François : Oui, et les morts, au travers de leurs textes, peuvent aborder plusieurs enjeux contemporains.
Il y a des passages dans votre travail, en ce sens, vous faites des liens avec d’autres domaines de la
communication, comme la communication organisationnelle. Par exemple, vous parlez de Kafka comme
d’un grand théoricien de la communication organisationnelle. Je suis d’accord avec cela, mais vous
rajoutez quelque chose d’intéressant : « La bureaucratie est un monde où la source ultime d’un message
est cachée » (J. D. Peters, 1999, p. 203). La bureaucratie soviétique, toute bureaucratie d’ailleurs,
comporte cet aspect, je peux le concevoir.
Ben : Ayant écrit récemment un livre sur les surprises de la bureaucratie soviétique (B. Peters, 2016), je
me permets d’oser une contribution ici. Peut-être que nous pourrions dire que le dialogue, lorsqu’il est
réduit à ses composantes essentielles, finit par ressembler à une forme d’arithmétique dans sa nervosité
et dans son exactitude trop exigeante. La dissémination, pour sa part, lorsqu’elle est trop réduite, produit
un anonymat statistique, l’étalement d’un message jusqu’à ce que sa source soit étirée et ne puisse plus
être reconnue. Cela dit, pour retourner à votre argument sur la lecture, lire la bureaucratie montre qu’aucun
de ces points terminauxle dialogue ou la disséminationsuffisent pour comprendre la communication.

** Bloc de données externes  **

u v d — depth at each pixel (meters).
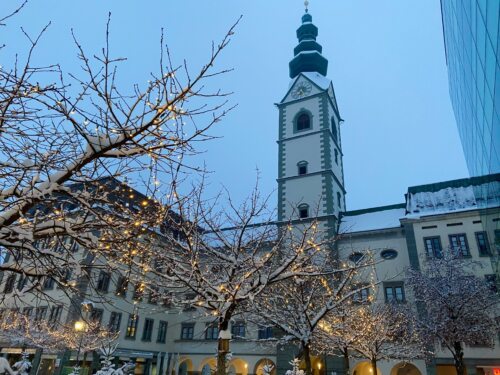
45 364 28.91
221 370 10.83
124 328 31.41
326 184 39.22
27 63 5.64
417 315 24.39
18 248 6.99
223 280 12.27
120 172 7.42
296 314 16.69
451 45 26.20
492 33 13.05
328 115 45.06
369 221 36.19
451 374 30.52
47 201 6.83
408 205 34.66
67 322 25.47
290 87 49.44
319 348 23.70
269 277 11.79
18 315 24.45
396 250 32.12
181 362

Il n’y a pas de bureaucratie sans matière vibrante : des signatures, des dates, des systèmes de classement
et des procès-verbaux de comités qui obfusquent les sources et les raisonnements. Chaque fois que nous
rencontrons la communication dans sa condition incarnée, nous sommes surpris de la surabondance de
ce qu’apporte avec lui le matériau du médium, comme l’imprimé de Platon. Nous pouvons donc observer
l’excès incarné même dans la bureaucratie. Même lorsqu’on imagine comment les bureaucraties finissent
par être des espaces pour des tragédies et pour le désespoir kafkaïen, pour l’impossibilité de connections
vitales, en fait elles se révèlent aussi être beaucoup plus que du papier mort.
John : C’est un problème d’interprétation. Par exemple, j’ai été sur des comités d’embauche et je ne
pouvais pas comprendre, ni personne d’autre non plus, comment nous en étions arrivés à notre résultat.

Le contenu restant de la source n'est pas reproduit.